Fasilitas Sekolah Memprihatinkan, Jeje Soroti Penggunaan Dana BOS SMPN 2 Ngamprah

2 jam yang lalu 4
Fasilitas Sekolah Memprihatinkan, Jeje Soroti Penggunaan Dana BOS SMPN 2 Ngamprah Bupati Bandung Barat Jeje Ritche Ismail meninjau akomodasi di SMP Negeri 2 Ngamprah.(MI/DEPI GUNAWAN)

BUPATI Bandung Barat, Jeje Ritche Ismail meninjau akomodasi di SMP Negeri 2 Ngamprah nan dinilai cukup memprihatinkan dan menjadi perhatian dalam beberapa hari terakhir.

Dalam peninjauan tersebut, Jeje langsung memandang kerusakan sejumlah ruang kelas, toilet siswa nan kurang layak, hingga kebersihan lingkungan sekolah nan kudu lebih diperhatikan.

"Yang membikin kami prihatin, dalam beberapa tahun terakhir SMP Negeri 2 Ngamprah banyak mendapatkan penghargaan, salah satunya juara 2 Adiwiyata tingkat nasional. Karena itu kami terkejut ketika memandang kondisi di lapangan," ungkapnya, seusai meninjau SMPN 2 Ngamprah, Senin (24/8).

Ia kemudian mempertanyakan pemanfaatan anggaran operasional sekolah, khususnya biaya Bantuan Operasional Sekolah (BOS) untuk pemeliharaan sarana dan prasarana.

"Pemeliharaan ringan seperti memperbaiki genteng bocor, tembok retak, plafon rusak, pengecatan, perawatan toilet hingga menjaga kebersihan lingkungan sekolah semestinya dapat ditangani melalui anggaran operasional nan tersedia," ujarnya.

Untuk menangani kondisi tersebut, pihaknya bakal memperbaiki beberapa akomodasi nan mengalami kerusakan sedang hingga berat.
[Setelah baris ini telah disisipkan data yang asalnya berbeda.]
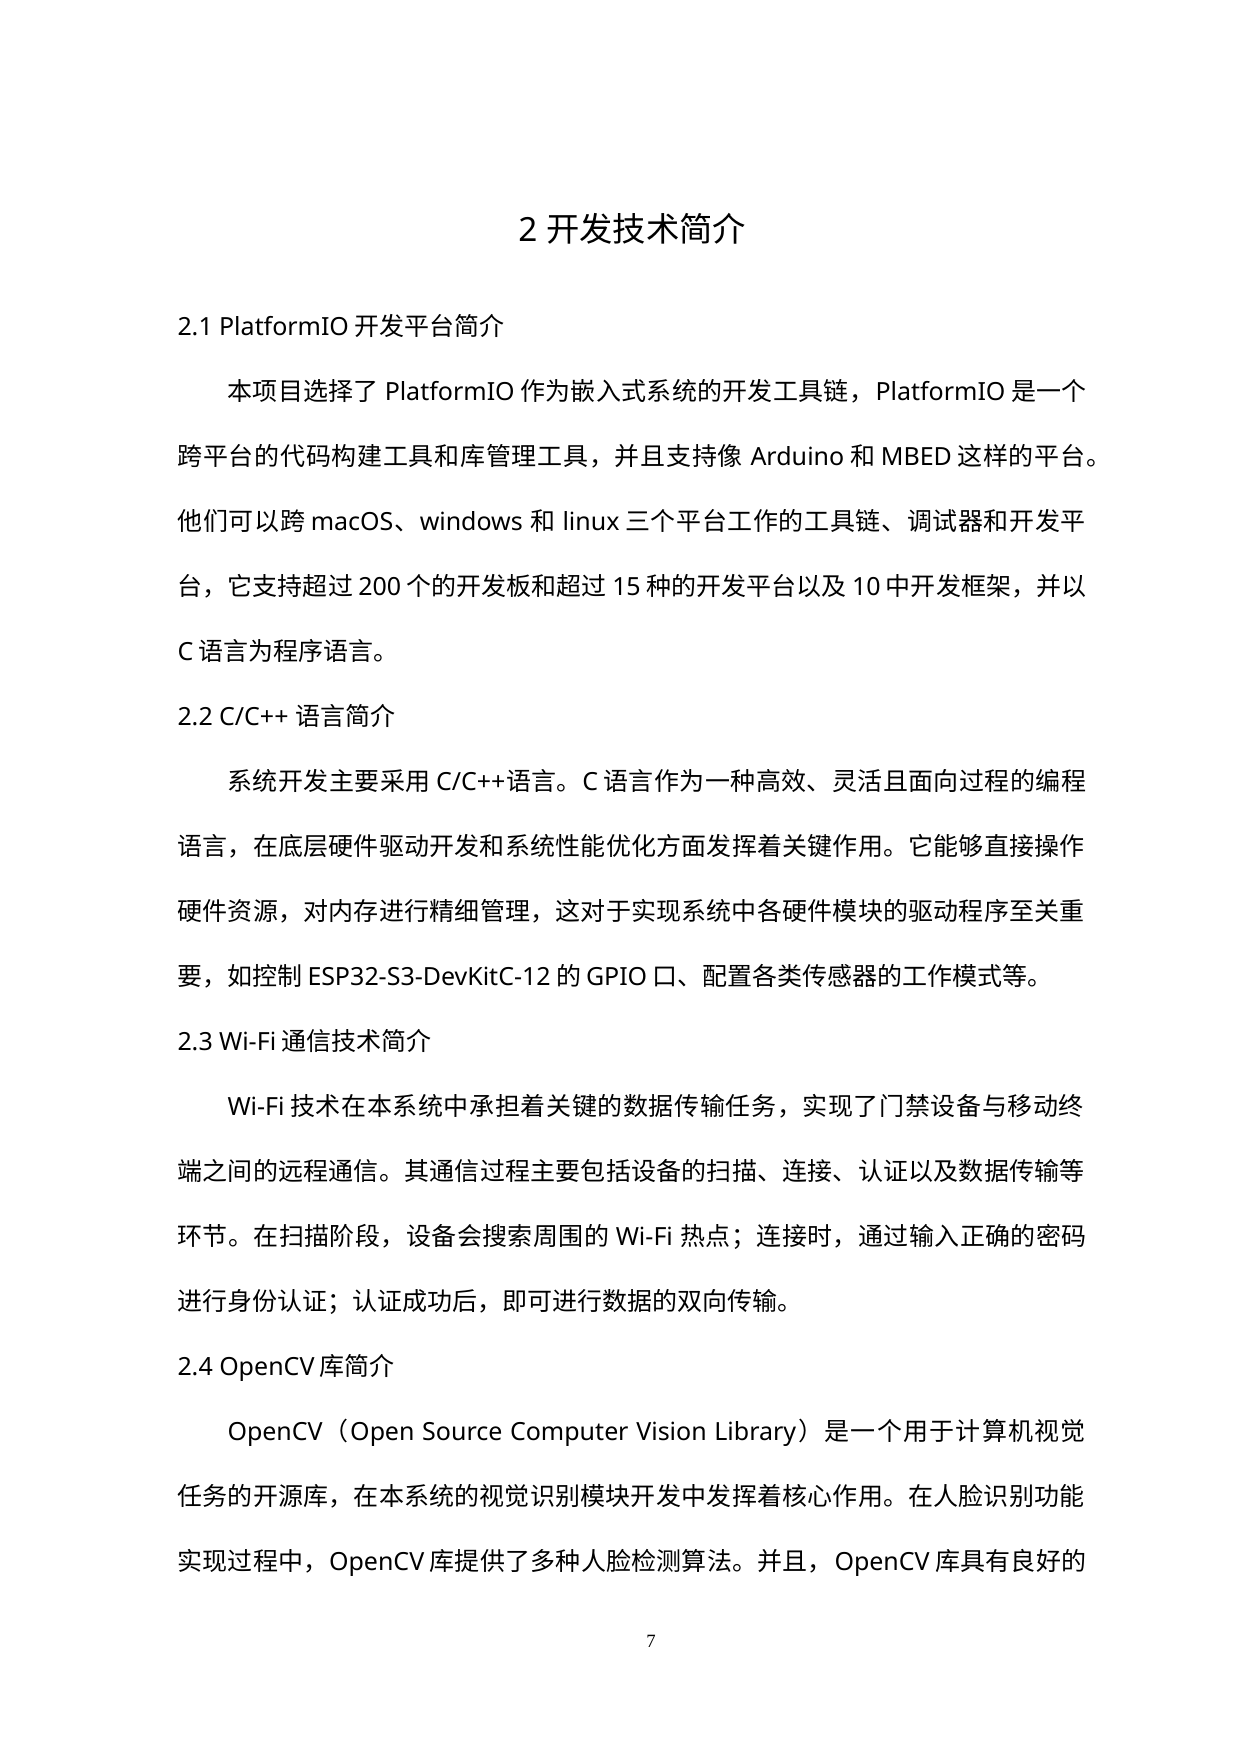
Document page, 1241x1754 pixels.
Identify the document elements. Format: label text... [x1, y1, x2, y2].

subtitle 2.2 C/C++ 语言简介 [177, 682, 1087, 747]
subtitle 2.4 OpenCV库简介 [177, 1332, 1087, 1397]
subtitle 2.3 Wi-Fi通信技术简介 [177, 1007, 1087, 1072]
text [177, 1397, 1087, 1592]
text 2 开发技术简介 [177, 194, 1087, 259]
text Wi-Fi技术在本系统中承担着关键的数据传输任务，实现了门禁设备与移动终端之间的远程通信。其通信过程主要包括设备的扫描、连接、认证以及数据传输等环节。在扫描阶段，设备会搜索周围的 Wi-Fi 热点；连接时，通过输入正确的密码进行身份认证；认证成功后，即可进行数据的双向传输。 [177, 1072, 1087, 1332]
text 系统开发主要采用C/C++语言。C语言作为一种高效、灵活且面向过程的编程语言，在底层硬件驱动开发和系统性能优化方面发挥着关键作用。它能够直接操作硬件资源，对内存进行精细管理，这对于实现系统中各硬件模块的驱动程序至关重要，如控制ESP32-S3-DevKitC-12的GPIO口、配置各类传感器的工作模式等。 [177, 747, 1087, 1007]
subtitle 2.1 PlatformIO开发平台简介 [177, 292, 1087, 357]
text 本项目选择了PlatformIO作为嵌入式系统的开发工具链，PlatformIO是一个跨平台的代码构建工具和库管理工具，并且支持像Arduino和MBED这样的平台。他们可以跨macOS、windows 和 linux三个平台工作的工具链、调试器和开发平台，它支持超过200个的开发板和超过15种的开发平台以及10中开发框架，并以C语言为程序语言。 [177, 357, 1087, 682]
Bupati juga telah menginstruksikan Inspektorat melakukan pemeriksaan unik terhadap pengelolaan dan penggunaan biaya BOS di sekolah tersebut.

"Kami mau memastikan seluruh anggaran sekolah dikelola secara transparan, akuntabel, serta sesuai dengan peruntukannya," jelasnya.
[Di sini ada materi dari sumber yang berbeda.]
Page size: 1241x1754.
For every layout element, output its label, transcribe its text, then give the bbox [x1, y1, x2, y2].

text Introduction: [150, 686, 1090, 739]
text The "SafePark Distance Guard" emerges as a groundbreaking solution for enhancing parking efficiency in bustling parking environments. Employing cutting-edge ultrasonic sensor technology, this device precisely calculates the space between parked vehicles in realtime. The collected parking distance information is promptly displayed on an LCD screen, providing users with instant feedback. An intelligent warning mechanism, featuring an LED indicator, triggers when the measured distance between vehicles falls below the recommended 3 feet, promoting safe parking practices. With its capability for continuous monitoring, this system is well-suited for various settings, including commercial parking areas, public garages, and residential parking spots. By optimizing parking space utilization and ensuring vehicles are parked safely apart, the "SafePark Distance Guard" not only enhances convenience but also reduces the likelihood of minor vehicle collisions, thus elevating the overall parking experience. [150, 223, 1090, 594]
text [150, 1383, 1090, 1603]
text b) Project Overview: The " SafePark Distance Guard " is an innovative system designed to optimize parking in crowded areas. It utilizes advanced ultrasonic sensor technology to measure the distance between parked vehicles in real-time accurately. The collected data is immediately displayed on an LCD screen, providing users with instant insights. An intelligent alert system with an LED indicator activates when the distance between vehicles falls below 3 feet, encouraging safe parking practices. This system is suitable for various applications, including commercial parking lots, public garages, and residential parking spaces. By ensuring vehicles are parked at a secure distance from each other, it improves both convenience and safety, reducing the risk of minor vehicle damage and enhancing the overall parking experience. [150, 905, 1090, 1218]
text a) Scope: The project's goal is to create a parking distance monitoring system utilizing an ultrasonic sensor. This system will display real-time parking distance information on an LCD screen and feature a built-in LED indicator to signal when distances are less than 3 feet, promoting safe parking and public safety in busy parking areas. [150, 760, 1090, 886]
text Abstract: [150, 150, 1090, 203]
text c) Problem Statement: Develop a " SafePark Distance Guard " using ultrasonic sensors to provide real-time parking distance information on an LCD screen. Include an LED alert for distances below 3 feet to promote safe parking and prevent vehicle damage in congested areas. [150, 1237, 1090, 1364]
Tak hanya itu, Dinas Pendidikan juga diminta segera melakukan pembinaan dan pertimbangan terhadap sekolah-sekolah lain di Kabupaten Bandung Barat agar persoalan serupa tidak kembali terjadi.


DANA BOS


Sementara itu, Pelaksana Tugas (Plt) Inspektur Daerah Bandung Barat, Yadi Azhar menambahkan tahun ini SMPN 2 Ngamprah menerima biaya BOS sebesar Rp1,3 miliar dari pemerintah pusat.

"Sebesar 20% dari Rp1,3 miliar digunakan untuk pengadaan sarana dan prasarana. Kalau diuangkan, nilainya sekitar Rp274 juta untuk pengadaan sarana dan prasarana pada 2026 ini," ungkapnya.
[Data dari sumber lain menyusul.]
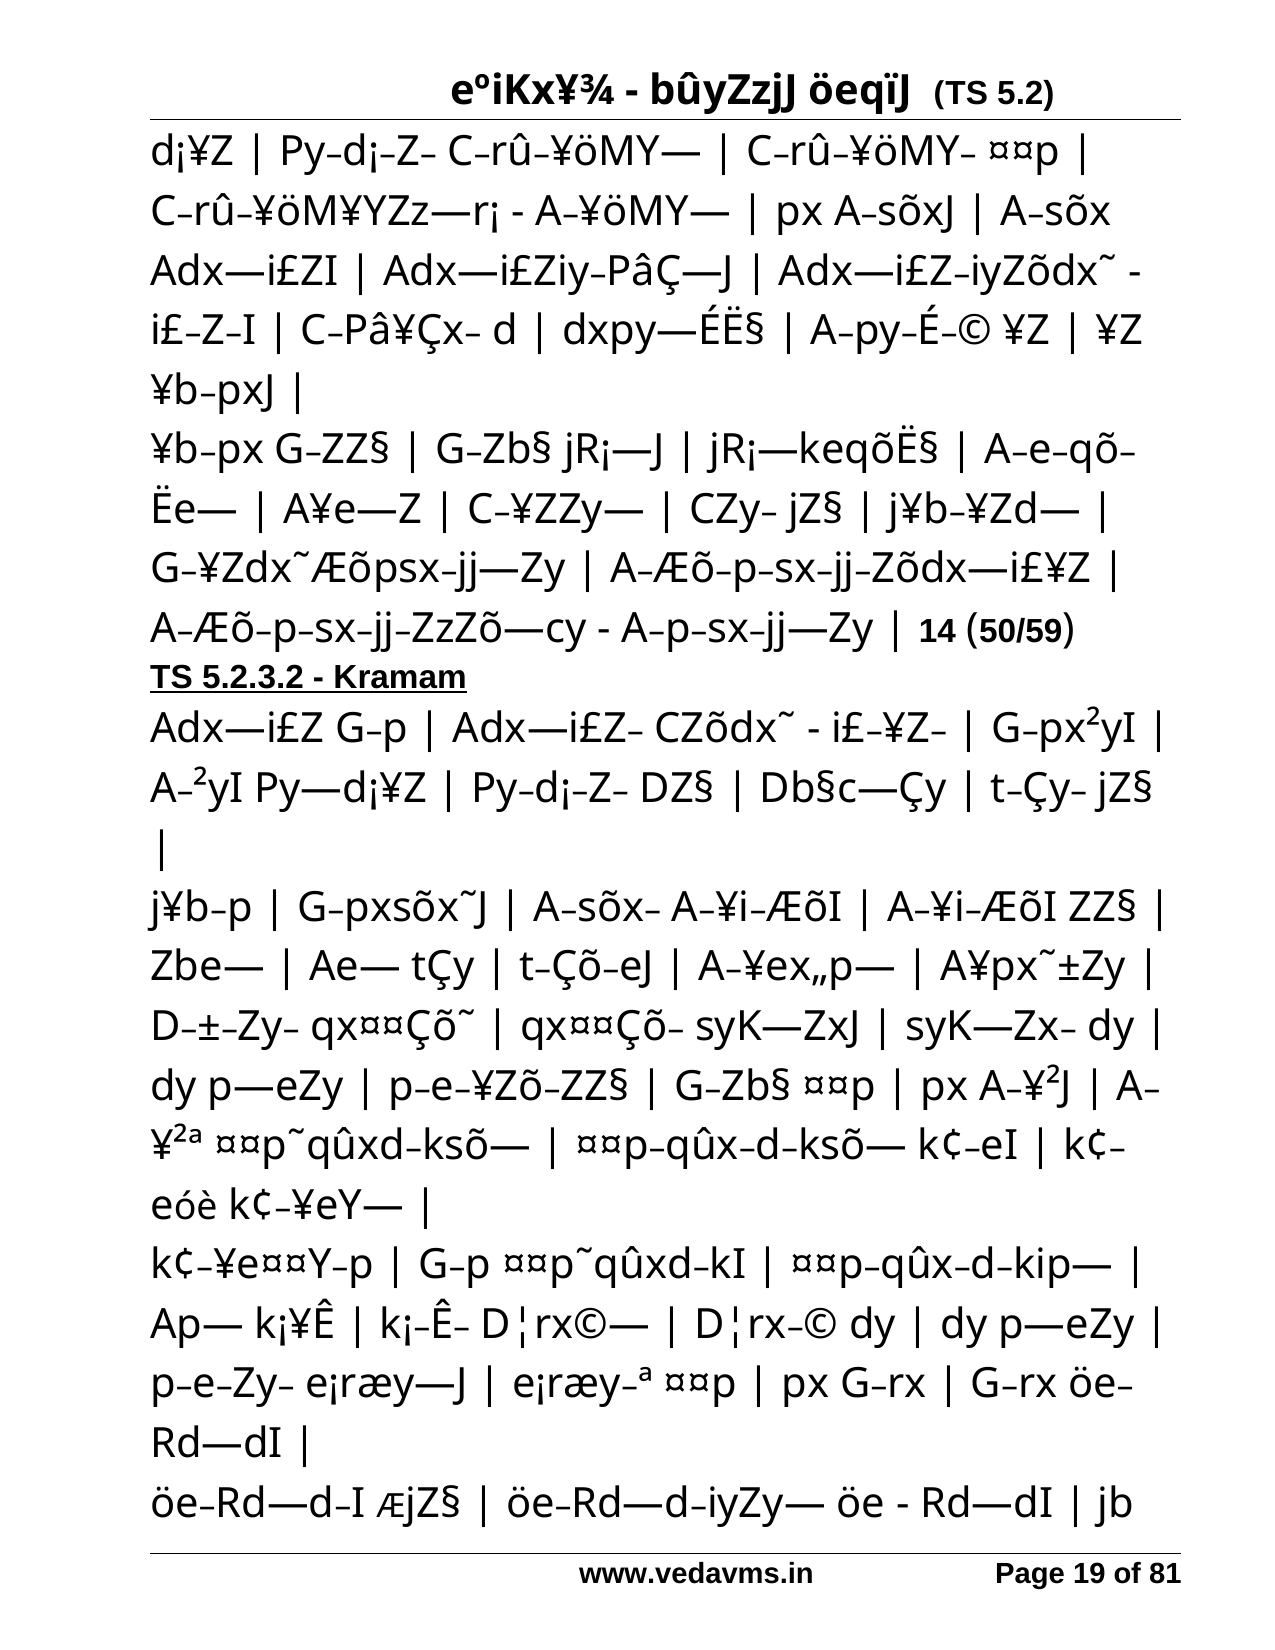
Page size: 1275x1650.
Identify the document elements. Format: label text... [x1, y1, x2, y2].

Pihaknya bakal segera melakukan audit penggunaan biaya BOS di SMPN 02 Ngamprah. Khususnya pengunaan maksimal 20% untuk kebutuhan sarana dan prasaraan sekolah.

"Berkaitan dengan proses penggunaannya seperti apa, itu nan bakal kita dalami. Kita bakal menjalankan pemeriksaan sesuai dengan ketentuan nan ada," tambah Yadi.